**TEXTO MOSTRADO**
○ ○ ○ ○
Sin lugar a dudas, muchas son las ocasiones en las que
comenzamos con la mejor de las disposiciones y por aquellos inconvenientes que
están fuera de nuestro alcance, se alargan, posponen, retrasan y efectivamente
afectan lo que estaba cronométricamente perfecto para cumplirse a cabalidad.
Como esos son aspectos que lamentablemente podemos controlar, lo que queda es
aceptar para evitar decaer. Encontrarnos sumidos en depresión es tan fácil,
sólo basta que se vean afectados los esfuerzos planteados y que lamentablemente
tus dependientes te coloquen todo patas arriba. No siempre canalizamos las
emociones fríamente, somos muy emocionales y tendemos a responder muchas veces,
bastante encolerizados, pero así no se logra nada, más bien, nos ponemos más
predispuestos a sentirnos constantemente fracasados, perdedores, incapaces de
llevar a cabo y realidad alguna de nuestras metas, así pensando en retrospectiva,
que ha influenciado en no llegar a un final satisfactorio? A veces esos
contratiempos nos llamarán con cariño Mamá o Papá, nos restarán tiempo por ser víctimas
de algún proceso viral y vale mencionar que existirán procesos clínicos que realizar
constante y consecuentemente... pero que se puede hacer allí? Respirar hondo y
seguir a pesar de que nuestras metas tengan que congelarse un instante o sufrir
un injusto revés. Mientras se tenga Vida, se podrá seguir siempre hacia
adelante, un día después, un mes, un año, pero llegará, nunca hay que dejar de
seguir encaminados, lo digo por experiencia propia. Vida, sin ella no podremos
lograr absolutamente nada, esforzarnos un poco más, a pesar de hacerlo a veces
no alcanzaremos el propósito, pero hay que seguir con paso firme, que el
próximo intento se obtendrá esa recompensa. Hay etapas que no podremos evitar,
llorar, gritar, exasperarse y a pesar de obtener una calma momentánea, es mejor
que aguantar y callar porque así no seremos injustos y sobretodo no perderemos el control y la compostura. No nos dejemos dominar por la peor parte de nuestro carácter
y emociones que siempre tratamos de guardar bajo llaves, autocontrolarse es un
trabajo constante y exhaustivo que necesita muchísimo de nuestro esfuerzo, y
una vez medio logrado, ayudaré sorpresivamente en esos momentos que podríamos
ser más devastadores que un volcán en una isla paradisiaca inundada de
turistas.
○ ○ ○ ○
**PREGUNTAS DEL TEXTO**
A - Enumera las etapas que, según el texto sobre los contratiempos, no podremos evitar.
B - Extrae del texto sobre los contratiempos el fragmento que va desde "Sin lugar a" hasta "cumplirse a cabalidad.", sin cambiar nada.
C - Responde a estas preguntas sobre el texto de los contratiempos:
(i) ¿Cómo nos llamarán a veces esos contratiempos?
(ii) ¿Qué se puede hacer ante ellos, según el texto?
(iii) ¿Qué dice el texto que es autocontrolarse?
○ ○ ○ ○
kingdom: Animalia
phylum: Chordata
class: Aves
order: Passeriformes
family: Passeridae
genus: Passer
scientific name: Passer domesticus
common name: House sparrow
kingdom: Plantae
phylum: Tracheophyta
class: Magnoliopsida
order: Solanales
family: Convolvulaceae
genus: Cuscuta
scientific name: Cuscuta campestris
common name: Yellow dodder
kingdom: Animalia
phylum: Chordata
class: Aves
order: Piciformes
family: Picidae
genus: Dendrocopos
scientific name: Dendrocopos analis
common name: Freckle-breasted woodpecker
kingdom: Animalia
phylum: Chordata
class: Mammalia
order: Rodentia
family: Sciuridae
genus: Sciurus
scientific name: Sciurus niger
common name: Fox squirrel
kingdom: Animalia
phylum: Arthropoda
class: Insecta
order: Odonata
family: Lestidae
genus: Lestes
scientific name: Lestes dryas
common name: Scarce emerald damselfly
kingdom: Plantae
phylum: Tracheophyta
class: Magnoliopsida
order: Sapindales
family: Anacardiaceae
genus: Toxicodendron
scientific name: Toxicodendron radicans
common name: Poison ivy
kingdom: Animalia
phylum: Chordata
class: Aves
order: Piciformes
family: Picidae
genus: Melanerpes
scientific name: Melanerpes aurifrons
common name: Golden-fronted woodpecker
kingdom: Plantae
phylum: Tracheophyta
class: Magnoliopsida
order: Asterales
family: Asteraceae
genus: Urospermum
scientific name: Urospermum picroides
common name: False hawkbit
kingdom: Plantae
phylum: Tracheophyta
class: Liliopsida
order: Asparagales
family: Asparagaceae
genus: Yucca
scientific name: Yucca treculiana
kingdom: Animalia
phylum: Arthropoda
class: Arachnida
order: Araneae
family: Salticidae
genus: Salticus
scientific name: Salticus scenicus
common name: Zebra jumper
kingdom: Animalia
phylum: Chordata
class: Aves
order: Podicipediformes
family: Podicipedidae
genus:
○ ○ ○ ○
**RESULTADOS POR TAREA**
A - llorar; gritar; exasperarse

B -
Sin lugar a dudas, muchas son las ocasiones en las que
comenzamos con la mejor de las disposiciones y por aquellos inconvenientes que
están fuera de nuestro alcance, se alargan, posponen, retrasan y efectivamente
afectan lo que estaba cronométricamente perfecto para cumplirse a cabalidad.

C -
(i) Con cariño, Mamá o Papá.
(ii) Respirar hondo y seguir, aunque nuestras metas tengan que congelarse un instante o sufrir un injusto revés.
(iii) Un trabajo constante y exhaustivo que necesita muchísimo de nuestro esfuerzo.